Lo mejor que una mamá puede hacer por su hijo es cuidar de sí misma. No podemos amar correctamente a otros si no nos amamos primero a nosotros. Es por eso que aquellas emociones que no aceptamos y no trabajamos en nosotras mismas, siempre, pero siempre, terminan reflejándose en los hijos.
Ser madre no es un trabajo fácil. Debemos llevar adelante muchos roles distintos cada día y ocuparnos de miles de cosas. No somos robots, somos seres humanos y, por ende, nos cansamos, nos frustramos, nos sentimos solas, agotadas, tristes, perturbadas….laa cantidad de emociones por las cuales transitamos son innumerables 8no todas son malas, claro está). Sin embargo, muchas veces negamos nuestros sentimientos, los escondemos, con la falsa idea de no querer mostrar debilidad, de ser “fuertes” y no querer preocupar a nuestros hijos. Tratamos de mantener la “fachada” de mujer todoterreno / todo lo puede. Sepultamos en nuestro interior esos miedos, angustias, cargas y culpas. ¿Por qué? Porque es lo que toda mujer ha aprendido desde pequeña, porque inconscientemente sentimos que no tenemos derecho a quejarnos, porque es una conducta automática de la que apenas nos damos cuenta.
Sin embargo, las emociones que no aceptas nos persiguen y continúan buscando formas de salir a la luz. Así, es probable que las emociones reprimidas se transformen en un llanto incontrolable, cansancio e incluso enfermedades o síntomas físicos.
En su afán por salir a la superficie, estas emociones pueden reflejarse en el más amoroso espejo que tenemos en nuestra vida: los hijos. Durante la gestación, la conexión emocional madre-hijo es absoluta; no existe separación entre ellos. Este vínculo se extiende de forma profunda hasta los 3 años de edad, sintiendo el niño todas las emociones de la madre como propias. Desde la biodescodificación, existe la teoría de que los niños menores de 14 años no se enferman, solo reflejan las emociones mal gestionadas de los adultos con los que conviven.
Nuestros hijos son el espejo que proyecta aquello que nos negamos a aceptar en nosotros mismos. Sus síntomas siempre nos hablan, nos dan pistas de aquello que no se está gestionando de una forma adecuada.
Por ejemplo:
- Si tenemos un recién nacido muy nervioso y que llora a menudo, estará reflejando el nerviosismo y la angustia no expresada de su mamá.
- Si los padres viven peleando o se dejan muchas cosas por decir, el niño presentará tos o problemas de garganta.
- Cuando la madre vive situaciones que no puede digerir, su pequeño se lo mostrará con dolores de estómago o problemas digestivos.
- Una mamá que está harta de escuchar críticas o reclamos es probable que lo vea reflejado en su bebé a través de problemas de audición u otitis frecuentes.
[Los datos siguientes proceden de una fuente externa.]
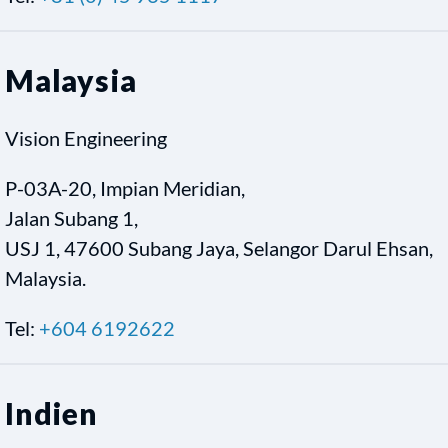
Malaysia
Vision Engineering
P-03A-20, Impian Meridian,
Jalan Subang 1,
USJ 1, 47600 Subang Jaya, Selangor Darul Ehsan,
Malaysia.
Tel:
+604 6192622
Indien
- Un pequeño con continuas bronquitis o asma estará poniendo de manifiesto que se respira un ambiente tóxico en el hogar.
¿Qué se puede hacer?
Este punto de vista no está encaminado a buscar culpables, sino a hacernos responsables. A tomar conciencia de que nosotros podemos evitar el malestar de nuestros pequeños. En primer lugar, tenemos que familiarizarnos con el estar en contacto con nuestras emociones. Ser capaces de pararnos a pensar qué sentimos en cada momento, cómo nos afectan las situaciones y aceptar esos sentimientos negativos. Verlos, integrarlos y abrazarlos, sin tratar de negarlos. Están ahí para enseñarnos algo, para ayudarnos a cambiar nuestro enfoque de la vida.
Tenemos que estar dispuestas a hacer autocrítica y a modificar patrones de pensamiento y conducta que tenemos muy arraigados. Quizás debamos aprender a perdonar más rápido o a preocuparnos menos. Sea lo que sea, el cambio que hagamos en nosotras mismas, marcará la diferencia en la salud de tus hijos.
También, es importante tener el firme propósito de dedicarnos tiempo a nosotras mismas. Encontrar momentos para estar a solas y realizar las actividades que nos hagan sentir bien. Siempre seremos mejores mamás, si somos mujeres felices. Lo anterior nos ayudará a tener un equilibrio emocional y a afrontar las dificultades de una forma calmada y consciente. Esto es, tener la capacidad de decidir cómo quiero sentirme ante una situación. Ser capaz de gestionarla de forma madura y no reaccionar como si nos arrastrara una corriente. Cuando tomemoss conciencia del conflicto y comencemos a trabajarlo, nuestro hijo no tendrá necesidad de reflejarlo y soltará su síntoma.